Hervé et moi avons eu le même maître de stage au GRM mais je n'ai pas le souvenir d'avoir été bridé par une quelconque idéologie de sa part. Je n'ai pas fui et ai, bien au contraire, voulu profiter de l'aubaine pour explorer un champ de la création musicale riche qui m'était inconnu et qui m'a beaucoup apporté, même si, à priori, cela ne s'entend pas beaucoup dans ma musique.
La perception, dont Nicolas a fait son cheval de bataille et son domaine d'exploration créatif, me semble effectivement la clé de voûte des enjeux de l'art, depuis le brouillage perceptif instauré par Manet, Monet puis Duchamp et depuis, par bien d'autres artistes, dans les arts plastiques que je connais bien mieux que la musique.
Les révolutions artistiques du XXème siècle (on attend en attend encore une pour ce nouveau siècle) ont contribué à fortement diversifier le regard sur "l'œuvre" et à interpeller le spectateur en tant qu'acteur ("regardeur" comme disait Duchamp) actif et signifiant de la relation (objective ?) entre l'objet-œuvre et le spectateur-acteur. Si bien que l'art dit conceptuel dépasse la simple approche visuelle pour lui substituer une démarche sensée (= sur le sens) et non sensuelle (= sur les sens). On y récuse même toute perception sensible qui viendrait altérer cette relation d'esprit à esprit entre le concepteur et le spectateur. D'autres artistes sont aller plus loin en fermant tout simplement l'accès à toute perception de leurs productions, l'œuvre n'étant plus présente (présentée) mais seulement représentée par une trace, un témoignage et parfois pas : il n'y a plus qu'à croire l'artiste sur parole (il fournit un certificat attestant que la boite en acier soudée contient bien des dessins que le spectateur de verra jamais sans risquer de détruire lesdits dessins en voulant ouvrir la boite).
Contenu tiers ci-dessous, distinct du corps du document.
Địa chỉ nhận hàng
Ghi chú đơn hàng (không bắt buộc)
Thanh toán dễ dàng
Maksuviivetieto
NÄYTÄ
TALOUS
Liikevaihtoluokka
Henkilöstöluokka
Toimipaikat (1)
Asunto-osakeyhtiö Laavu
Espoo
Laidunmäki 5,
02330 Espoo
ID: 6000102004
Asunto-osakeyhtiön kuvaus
Il s'agit ici d'un exemple presque "classique" d'une démarche visant à déduire l'acte artistique d'une relation humaine (commerciale, contractuelle, intellectuelle, etc.), hors de tout enjeu objectal.
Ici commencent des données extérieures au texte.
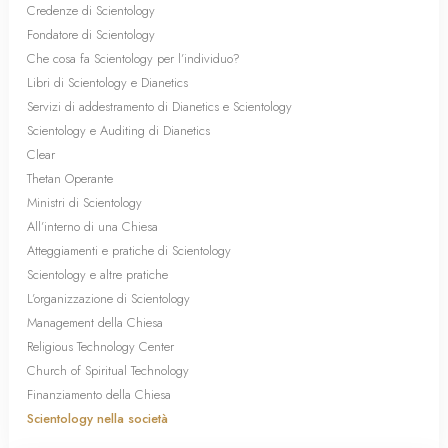
Credenze di Scientology
Fondatore di Scientology
Che cosa fa Scientology per l’individuo?
Libri di Scientology e Dianetics
Servizi di addestramento di Dianetics e Scientology
Scientology e Auditing di Dianetics
Clear
Thetan Operante
Ministri di Scientology
All’interno di una Chiesa
Atteggiamenti e pratiche di Scientology
Scientology e altre pratiche
L’organizzazione di Scientology
Management della Chiesa
Religious Technology Center
Church of Spiritual Technology
Finanziamento della Chiesa
Scientology nella società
En est-il de même avec la musique non-tonale ou plus globalement "prospective" ?
Dans la mesure où la musique, impalpable par nature, doit manifester sa présence par la perception, le problème ne se pose que du côté de celui qui l'écoute et qui peut alors se la REprésenter en y greffant toutes sortes de schèmes cognitifs par exemple. Mais le caractère plus intrusif du son sur notre corps (on peut fermer les yeux ou se détourner d'une œuvre qui nous rebute mais c'est moins évident de fermer les oreilles ou de s'enfuir d'une salle de concert...) participe à cet extraordinaire pouvoir de la musique sur notre esprit, au point de susciter de vives réactions, comme en témoignent les échanges véhéments dont certaines œuvres musicales sont à l'origine.. ou certains débats.
Primo Levi affirmait qu'il avait appris à haïr la musique dans le camp de Monowitz-Buna tant la musique diffusée en permanence par le haut-parleurs participait au processus d'abrutissement déshumanisant voulu par les nazis. des œuvres d'art plastique "monstrueuses" n'auraient pas eu le même effet, même si des images choquantes peuvent marquer l'esprit, comme on peut en voir régulièrement dans les galeries exposant à la FIAC.
La prégnance de la musique explique aussi qu'elle soit l'enjeu de vives polémiques parfois relayées par les institutions culturelles en place. La réaction de M.Dusapin à la conférence qui nous intéresse n'en est qu'un énième avatar, pour reprendre un concept emprunté aux métamorphoses de Vishnou. Personnellement, j'ai fait fi de tout parti-pris, préférant la quête hédoniste de ce qui pourrait me ravir, me surprendre ou m'intriguer, en musique comme ailleurs. C'est pourquoi, j'ai bien apprécié ce "Roi de la Danse" shivaïte de Jonathan Harvey, proposé par Nicolas et dans lequel j'ai recomposé ce que j'entendais en un paysage nourri de tout ce qui peut guider ma perception et que nul autre ne peut reproduire ni percevoir à ma place, comme tout un chacun d'ailleurs.